Efsane besteci ve yorumcu Kayahan’ın ‘En Güzel Beste’m’ dediği büyük kızı Beste Açar, babasının bestelerini de seslendirdi. En büyük hayalinin babası için böyle bir anma konseri gerçekleştirmek olduğunu söyleyen Beste Açar, bu hayalini gerçekleştirmek için destek olan Kültür ve Turizm Bakanlığı’na ve emeği geçen herkese teşekkür etti.

KAYAHAN’IN HAYATINI ANLATAN KISA BELGESEL GECEDE İZLEYİCİYLE BULUŞTU

Usta sanatçının hayatına dair görüntüler, arşiv kayıtları ve dostlarının anlatımlarıyla hazırlanan kısa belgesel, gecede izleyiciyle buluştu. Kayahan’ın müziğe duyduğu derin bağlılık, ekranlara yansıyan karelerde bir kez daha gözler önüne serildi.

BESTE AÇAR, “E BEBEĞİM E” ŞARKISININ HİKÂYESİNİ ANLATIRKEN DUYGUSAL ANLAR YAŞADI!

Usta sanatçı Kayahan Açar’ın kızı Beste Açar, anma gecesinde babasının kendisi için yazdığı “E Bebeğim E” adlı şarkının hikâyesini anlattı. “Bu şarkı, bir bayram sabahı, benim uykumda olduğum anlarda yazılmış. Babam, kırmızı pabuçlarımla uyurken bana  bakarak kalemini eline almış ve içinden geçenleri notalara dökmüş. Babam bu şarkısının tüm şarkılarının içinde sözü ve bestesi aynı anda yapılan tek eseri olduğunu söylerdi. Bu sözleri, ‘Kırmızı pabuçları / Duruyor başucunda / Başı düşmüş yastığa / Uyuyor mışıl mışıl…’ dinledikçe gözlerim doluyor,” dedi.
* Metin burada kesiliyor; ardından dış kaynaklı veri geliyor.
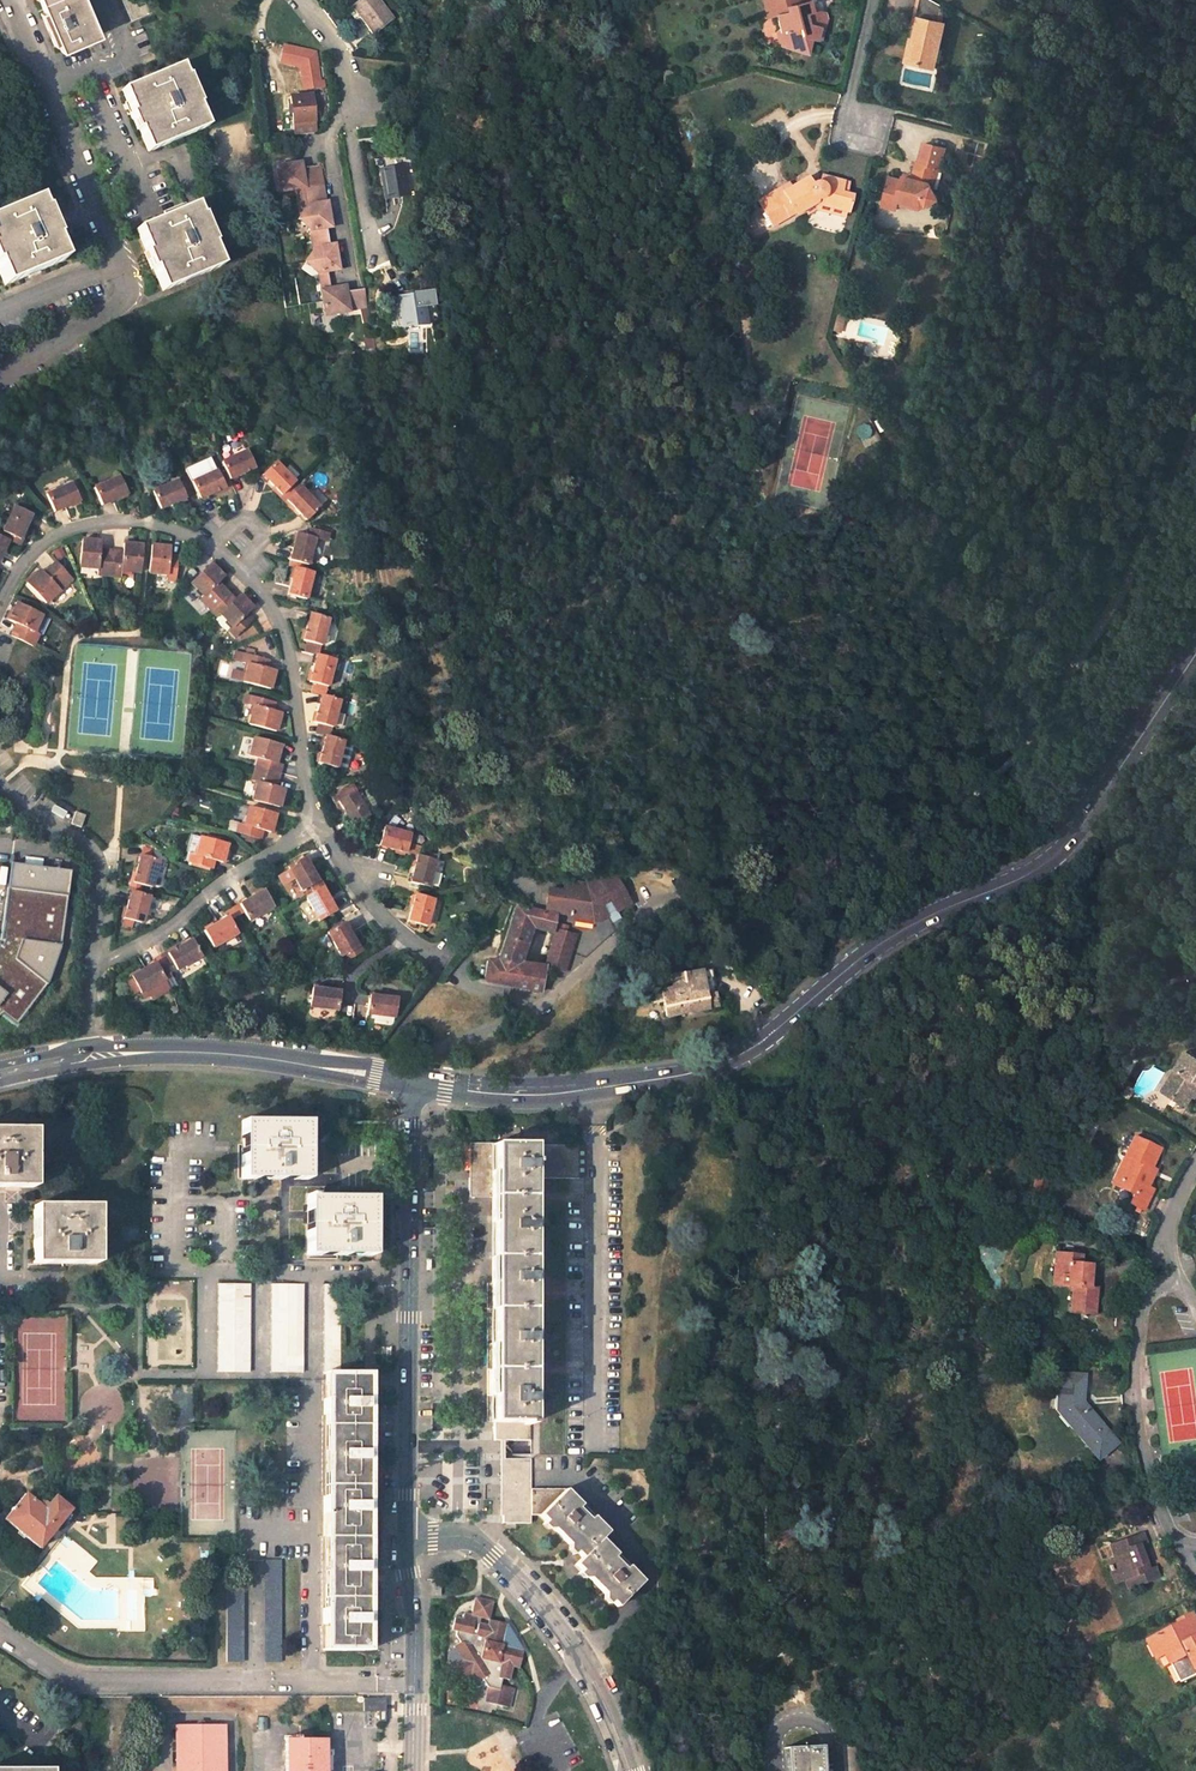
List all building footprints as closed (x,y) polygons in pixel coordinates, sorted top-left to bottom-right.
[(61,52),(100,35),(85,0),(39,0),(61,52)] [(144,0),(122,0),(131,21),(144,16),(150,13),(144,0)] [(351,6),(374,34),(393,18),(378,0),(359,0),(351,6)] [(824,0),(799,0),(800,0),(804,11),(795,9),(791,19),(793,27),(797,27),(800,44),(817,49),(820,37),(828,40),(832,26),(838,28),(841,19),(837,6),(827,9),(824,0)] [(827,9),(837,6),(835,0),(824,0),(827,9)] [(949,25),(941,23),(946,6),(935,0),(925,0),(921,17),(923,17),(922,26),(918,25),(908,62),(937,70),(949,25)] [(788,29),(791,42),(800,44),(797,27),(793,27),(791,19),(788,29)] [(299,49),(284,46),(282,55),(296,58),(299,49)] [(310,50),(305,50),(308,82),(315,82),(320,81),(315,52),(310,50)] [(130,113),(137,130),(139,129),(149,152),(207,128),(197,104),(200,104),(188,76),(186,77),(181,65),(122,90),(132,113),(130,113)] [(673,83),(670,71),(661,73),(663,85),(673,83)] [(316,89),(319,120),(327,120),(322,81),(320,81),(315,82),(316,89)] [(312,94),(290,96),(294,135),(316,133),(312,94)] [(934,205),(936,208),(946,202),(938,185),(941,169),(946,170),(952,149),(933,144),(927,164),(924,164),(919,182),(911,179),(911,182),(897,179),(890,207),(903,211),(904,206),(922,210),(934,205)] [(295,164),(276,167),(280,192),(296,190),(303,188),(306,209),(308,207),(322,204),(319,186),(323,185),(319,165),(301,168),(296,169),(295,164)] [(404,166),(380,169),(384,200),(409,196),(404,166)] [(821,204),(850,210),(854,211),(857,197),(849,194),(852,184),(825,178),(825,183),(820,182),(815,185),(812,178),(788,194),(785,189),(764,202),(779,226),(800,212),(801,215),(810,210),(821,204)] [(296,190),(300,216),(304,210),(306,209),(303,188),(296,190)] [(0,215),(0,274),(5,285),(64,260),(54,238),(57,237),(45,209),(43,210),(38,199),(0,215)] [(144,253),(151,269),(154,268),(163,291),(222,266),(212,243),(214,242),(203,215),(201,215),(196,204),(137,229),(147,252),(144,253)] [(323,209),(322,204),(308,207),(306,209),(304,210),(300,216),(310,226),(314,251),(317,249),(324,247),(330,246),(327,229),(331,228),(328,208),(323,209)] [(848,218),(850,210),(821,204),(810,210),(813,215),(821,212),(848,218)] [(319,273),(327,271),(339,269),(336,251),(331,251),(330,246),(324,247),(317,249),(314,251),(311,254),(305,263),(313,266),(315,274),(319,273)] [(319,273),(321,292),(331,290),(327,271),(319,273)] [(325,318),(350,312),(350,310),(367,307),(364,288),(346,292),(339,293),(339,289),(331,290),(321,292),(325,318)] [(437,306),(434,293),(423,294),(425,308),(437,306)] [(423,294),(399,298),(404,327),(427,323),(423,294)] [(372,335),(363,337),(367,354),(376,354),(372,335)] [(255,468),(247,451),(221,463),(228,480),(255,468)] [(274,462),(261,475),(281,495),(289,488),(294,483),(274,462)] [(217,471),(191,483),(200,500),(225,488),(217,471)] [(119,477),(93,489),(101,506),(127,494),(119,477)] [(183,478),(178,481),(185,498),(191,495),(183,478)] [(185,498),(178,481),(153,492),(155,498),(155,499),(160,510),(185,498)] [(72,484),(45,496),(53,512),(80,501),(72,484)] [(281,495),(278,498),(283,504),(287,501),(294,494),(289,488),(281,495)] [(306,520),(319,508),(300,488),(294,494),(287,501),(306,520)] [(31,514),(14,506),(2,533),(3,534),(19,540),(24,530),(31,514)] [(329,533),(310,527),(307,536),(295,533),(289,560),(299,563),(308,565),(315,539),(327,542),(329,533)] [(21,546),(28,532),(24,530),(19,540),(17,545),(21,546)] [(19,540),(3,534),(2,537),(8,541),(17,545),(19,540)] [(106,563),(108,551),(100,550),(101,541),(81,539),(78,567),(98,569),(97,575),(105,576),(106,563)] [(123,544),(122,552),(113,551),(112,563),(111,576),(121,577),(121,571),(140,573),(143,545),(123,544)] [(170,555),(171,547),(151,545),(148,573),(167,575),(166,581),(175,582),(178,556),(170,555)] [(40,570),(26,584),(45,604),(72,579),(55,562),(43,573),(40,570)] [(223,577),(210,563),(190,583),(204,597),(200,600),(206,607),(223,589),(217,583),(223,577)] [(305,600),(312,572),(297,568),(295,567),(287,595),(305,600)] [(218,614),(235,598),(223,589),(206,607),(216,616),(218,614)] [(253,608),(239,594),(235,598),(218,614),(233,628),(229,631),(235,638),(253,620),(247,614),(253,608)] [(42,616),(16,603),(8,620),(16,624),(11,636),(33,646),(39,635),(34,632),(42,616)] [(329,618),(310,613),(302,641),(306,642),(321,646),(322,646),(329,618)] [(318,655),(321,646),(306,642),(303,652),(317,655),(318,656),(318,655)] [(268,660),(244,653),(242,662),(248,664),(243,683),(269,690),(275,670),(266,668),(268,660)] [(327,687),(335,659),(318,655),(318,656),(317,655),(309,683),(312,683),(327,687)] [(325,696),(327,687),(312,683),(310,692),(321,695),(325,696)] [(274,702),(250,695),(247,706),(253,707),(248,725),(276,732),(281,713),(272,711),(274,702)] [(332,727),(332,728),(340,700),(325,696),(321,695),(313,722),(316,723),(332,727)] [(325,737),(329,738),(332,727),(316,723),(313,734),(325,737)] [(281,745),(253,737),(248,757),(257,759),(255,767),(267,770),(279,773),(281,764),(276,763),(281,745)] [(336,769),(344,741),(330,737),(330,738),(329,738),(325,737),(317,763),(321,764),(336,769)] [(318,774),(333,778),(336,769),(321,764),(318,774)] [(267,770),(255,767),(254,772),(266,776),(267,770)] [(279,773),(267,770),(266,776),(277,779),(279,773)] [(257,783),(252,800),(279,808),(284,788),(275,786),(277,779),(266,776),(254,772),(252,781),(257,783)] [(330,797),(334,803),(337,801),(353,792),(356,790),(352,784),(330,797)] [(353,792),(337,801),(351,826),(367,817),(365,813),(376,807),(370,798),(367,796),(358,802),(353,792)] [(238,824),(236,833),(245,835),(260,839),(262,831),(271,834),(276,815),(248,806),(243,826),(238,824)] [(86,815),(75,811),(71,824),(81,828),(86,815)] [(411,835),(383,827),(378,845),(406,853),(409,842),(411,835)] [(228,843),(200,836),(192,835),(187,853),(190,854),(187,863),(212,869),(213,861),(223,863),(228,843)] [(244,841),(259,845),(260,839),(245,835),(244,841)] [(556,852),(559,849),(560,848),(561,844),(561,842),(559,839),(558,838),(547,851),(549,852),(553,853),(556,852)] [(418,853),(419,847),(409,842),(406,853),(414,855),(418,853)] [(158,860),(140,855),(133,883),(151,887),(158,860)] [(435,861),(417,856),(410,883),(428,887),(435,861)] [(303,858),(287,866),(302,891),(309,887),(317,882),(303,858)] [(0,951),(0,1028),(11,1019),(23,1029),(55,990),(67,949),(74,870),(10,862),(11,896),(7,949),(1,949),(0,951)] [(594,925),(633,905),(615,866),(587,879),(564,876),(563,887),(549,886),(546,910),(558,914),(557,919),(594,925)] [(309,887),(312,891),(320,887),(317,882),(309,887)] [(319,921),(335,912),(320,887),(312,891),(304,896),(319,921)] [(263,890),(239,904),(244,913),(248,921),(273,907),(263,890)] [(149,895),(131,891),(124,918),(125,919),(133,921),(142,923),(149,895)] [(407,922),(425,927),(434,897),(426,895),(415,893),(407,922)] [(554,927),(558,914),(546,910),(516,901),(498,959),(490,958),(484,977),(536,987),(543,964),(518,960),(530,921),(554,927)] [(244,913),(239,904),(231,909),(236,917),(244,913)] [(231,909),(225,912),(228,917),(230,921),(236,917),(231,909)] [(228,917),(203,931),(212,947),(237,933),(230,921),(228,917)] [(125,919),(123,928),(131,930),(133,921),(125,919)] [(557,919),(554,927),(543,964),(566,971),(580,926),(569,922),(557,919)] [(343,922),(326,932),(341,957),(342,957),(357,947),(343,922)] [(191,940),(167,954),(173,965),(176,970),(201,956),(191,940)] [(342,957),(345,962),(363,951),(360,946),(357,947),(342,957)] [(167,954),(164,951),(158,954),(167,968),(173,965),(167,954)] [(155,962),(160,972),(167,968),(158,954),(152,958),(155,962)] [(155,962),(130,977),(140,993),(165,979),(160,972),(155,962)] [(665,993),(667,1016),(685,1013),(718,1006),(713,972),(673,977),(674,992),(665,993)] [(311,987),(308,1006),(337,1010),(338,1002),(337,1002),(338,991),(311,987)] [(665,993),(657,993),(657,1003),(665,1002),(665,993)] [(394,1018),(397,999),(369,995),(367,1006),(366,1014),(394,1018)] [(1165,1093),(1179,1101),(1178,1103),(1188,1109),(1192,1099),(1195,1101),(1195,1062),(1185,1056),(1165,1093)] [(1179,1101),(1165,1093),(1162,1098),(1176,1105),(1178,1103),(1179,1101)] [(0,1117),(0,1176),(33,1176),(34,1118),(0,1117)] [(236,1119),(236,1177),(299,1178),(299,1119),(236,1119)] [(1121,1185),(1137,1192),(1133,1199),(1129,1207),(1146,1215),(1156,1195),(1150,1193),(1155,1182),(1151,1179),(1161,1157),(1134,1144),(1126,1163),(1131,1165),(1121,1185)] [(467,1203),(494,1202),(491,1447),(497,1448),(532,1447),(532,1425),(533,1403),(534,1345),(535,1285),(536,1230),(537,1186),(537,1179),(569,1179),(586,1178),(586,1147),(533,1146),(466,1147),(467,1203)] [(1133,1199),(1137,1192),(1121,1185),(1131,1165),(1126,1163),(1113,1190),(1133,1199)] [(32,1225),(32,1252),(98,1254),(99,1194),(32,1193),(32,1225)] [(298,1194),(298,1253),(361,1254),(362,1195),(298,1194)] [(1051,1285),(1073,1287),(1070,1311),(1093,1314),(1096,1289),(1088,1289),(1091,1268),(1080,1265),(1080,1259),(1055,1256),(1051,1285)] [(246,1373),(247,1286),(214,1285),(214,1374),(246,1373)] [(268,1286),(267,1374),(298,1375),(299,1286),(268,1286)] [(321,1374),(337,1374),(337,1287),(319,1287),(318,1374),(321,1374)] [(1052,1407),(1098,1458),(1115,1443),(1080,1402),(1081,1376),(1058,1373),(1052,1407)] [(363,1374),(337,1374),(321,1374),(318,1654),(359,1654),(360,1625),(361,1574),(361,1512),(362,1458),(363,1407),(363,1374)] [(611,1604),(614,1600),(620,1606),(646,1581),(630,1565),(627,1568),(616,1557),(619,1553),(603,1538),(610,1531),(594,1515),(591,1519),(580,1507),(583,1504),(567,1489),(564,1492),(564,1489),(532,1489),(532,1463),(532,1458),(503,1458),(502,1488),(501,1516),(504,1516),(504,1523),(532,1523),(532,1515),(541,1515),(547,1521),(545,1524),(549,1529),(556,1529),(563,1536),(570,1544),(570,1550),(575,1555),(578,1551),(584,1557),(577,1565),(583,1571),(580,1574),(584,1578),(591,1578),(599,1586),(606,1593),(606,1599),(611,1604)] [(17,1531),(37,1548),(72,1507),(52,1490),(45,1498),(40,1494),(34,1501),(23,1490),(0,1516),(17,1531)] [(1133,1543),(1140,1540),(1135,1528),(1104,1540),(1110,1552),(1103,1555),(1105,1560),(1102,1561),(1104,1565),(1107,1567),(1112,1579),(1119,1575),(1128,1571),(1129,1575),(1138,1572),(1141,1577),(1153,1572),(1149,1561),(1141,1564),(1133,1543)] [(283,1561),(267,1561),(265,1663),(282,1663),(283,1561)] [(743,1565),(732,1566),(732,1582),(743,1581),(743,1565)] [(1119,1575),(1123,1584),(1141,1577),(1138,1572),(1129,1575),(1128,1571),(1119,1575)] [(442,1582),(432,1582),(432,1596),(443,1597),(442,1582)] [(246,1585),(230,1584),(228,1661),(245,1661),(246,1585)] [(473,1638),(475,1627),(485,1627),(492,1622),(494,1611),(483,1608),(476,1613),(472,1627),(456,1622),(454,1631),(449,1629),(446,1641),(454,1643),(454,1645),(462,1647),(462,1652),(466,1660),(468,1670),(475,1671),(469,1675),(476,1685),(486,1681),(489,1689),(486,1702),(509,1708),(515,1684),(500,1681),(502,1675),(509,1677),(512,1663),(517,1663),(521,1648),(511,1645),(505,1643),(507,1632),(490,1628),(489,1635),(482,1633),(480,1640),(473,1638)] [(1174,1617),(1175,1620),(1145,1635),(1154,1653),(1163,1649),(1179,1679),(1195,1670),(1195,1633),(1188,1619),(1193,1616),(1189,1609),(1174,1617)] [(466,1660),(453,1667),(459,1680),(469,1675),(475,1671),(468,1670),(466,1660)] [(359,1699),(359,1712),(374,1712),(375,1722),(381,1722),(381,1699),(359,1699)] [(172,1724),(172,1770),(225,1770),(224,1723),(175,1724),(172,1724)] [(281,1741),(281,1770),(323,1770),(323,1740),(281,1741)] [(867,1743),(845,1745),(847,1770),(868,1770),(867,1743)] [(825,1746),(787,1748),(789,1770),(826,1770),(825,1746)]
“YOLU SEVGİDEN GEÇEN HERKESLE BİR GÜN BİR YERDE BULUŞURUZ…”

Kayahan, “Yolu sevgiden geçen herkesle bir gün bir yerde buluşuruz…” sözleriyle hayatını özetlemişti. Türk pop müziğinin yalnızca sesi değil; aynı zamanda duygusu, vicdanı ve hafızasıydı. Vefatının üzerinden yıllar geçse de, eserleri hâlâ dillerde ve gönüllerde yaşamaya devam ediyor.